Артподготовка закончилась так же быстро, как и началась. Она продолжалась всего лишь пять минут, но те, кто пережил этот кромешный ужас, никогда не поверили бы лжи часовых стрелок.
– Затворы обтереть! – прокричал прапорщик, командир взвода, сплевывая скрипящую на зубах землю и быстро протирая рукавом собственный автомат. Мелкие желто-коричневые комья падали с полей шлема, осыпались со складок плотного мешковатого комбинезона. – Рассчитаться, начиная с правого фланга! Раненых перевязать, тяжелых в тыл! Товсь, ребята, сейчас пойдут на приступ!

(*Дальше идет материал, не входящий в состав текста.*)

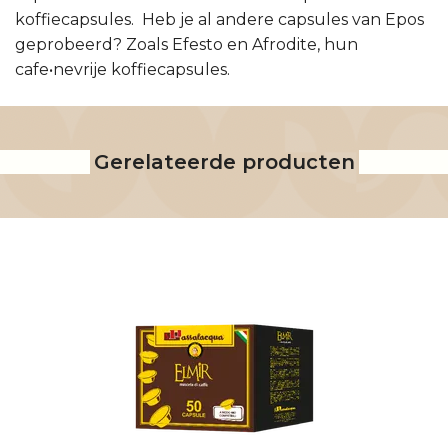
koffiecapsules. Heb je al andere capsules van Epos
geprobeerd? Zoals Efesto en Afrodite, hun
cafe•nevrije koffiecapsules.
Gerelateerde producten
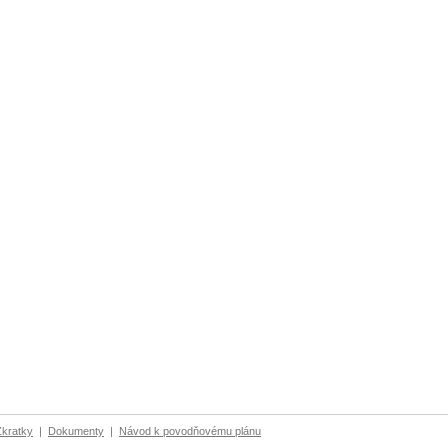
Zkratky
|
Dokumenty
|
Návod k povodňovému plánu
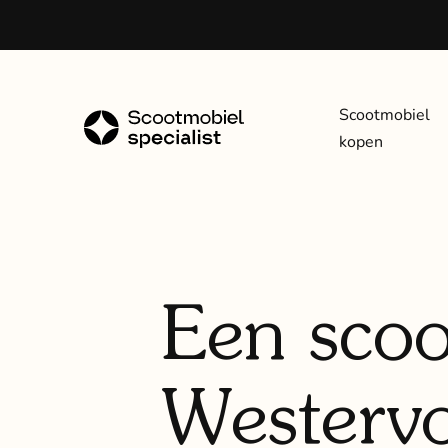
Scootmobiel
kopen
Een scoo
Westervo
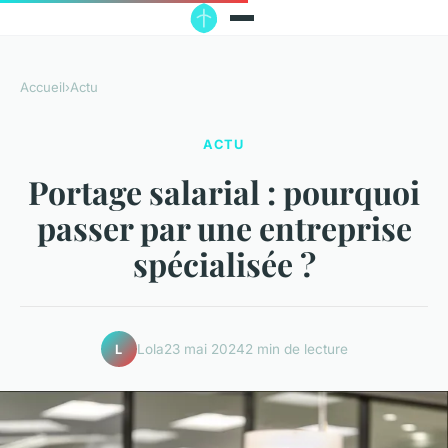
Accueil
›
Actu
ACTU
Portage salarial : pourquoi
passer par une entreprise
spécialisée ?
Lola
23 mai 2024
2 min de lecture
L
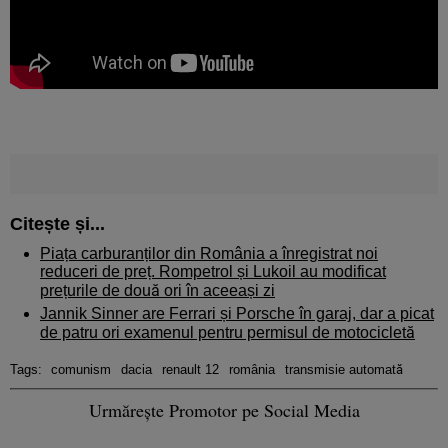
Citește și...
Piața carburanților din România a înregistrat noi
reduceri de preț. Rompetrol și Lukoil au modificat
prețurile de două ori în aceeași zi
Jannik Sinner are Ferrari și Porsche în garaj, dar a picat
de patru ori examenul pentru permisul de motocicletă
Tags:
comunism
dacia
renault 12
românia
transmisie automată
Urmărește Promotor pe Social Media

От этого неожиданно вырвавшегося «на приступ» повеяло чем-то старым, давним, времен Иоанна Просветителя, Северных войн и Псковского Сидения, когда противники сходились лицом к лицу в проломах крепостных стен, с разящей сталью в руках и железным стержнем в душах.
Быстро и резко перекрикивались бойцы, по неглубоким траншеям проползали два санитара, растаскивающие тяжелораненых. Из полусотни человек половина так или иначе пострадала от артналета, трое были убиты, еще пятеро оказались небоеспособны. Взвод разом убавился почти на пятую часть, и это еще до начала собственно боя. Прапорщик скрипнул зубами и еще раз быстро перебрал в уме весь арсенал его группы – пулеметы, две безоткатки с фугасными снарядами, ракетные ружья и установка ПТУР. Могло быть и лучше, но и так сойдет.
В пятьдесят девятом лидировали во вражеской атаке всегда танки, а пехота и более легкие машины шли за ними. Тяжело бронированные машины были почти неуязвимы. Небольшие и легко восстановимые потери приходились главным образом на ходовую часть – катки и гусеницы. Империя многому научилась за два года, но и враг не собирался следовать устаревшим шаблонам. Первой в атаку поднялась пехота.
Впереди замелькали знакомые куполообразные шлемы и мундиры, разрисованные в маскировочную «клетку». Донеслось взревывание мощного двигателя, и за редкими цепями солдат Евгеники к взводной позиции двинулся танк. Но было в его очертания нечто странное, непривычное.
– Это что за сколопендра?.. – пробормотал кто-то сбоку.
Взводный командир осторожно сдул с линз бинокля земляную крошку и приник к окулярам.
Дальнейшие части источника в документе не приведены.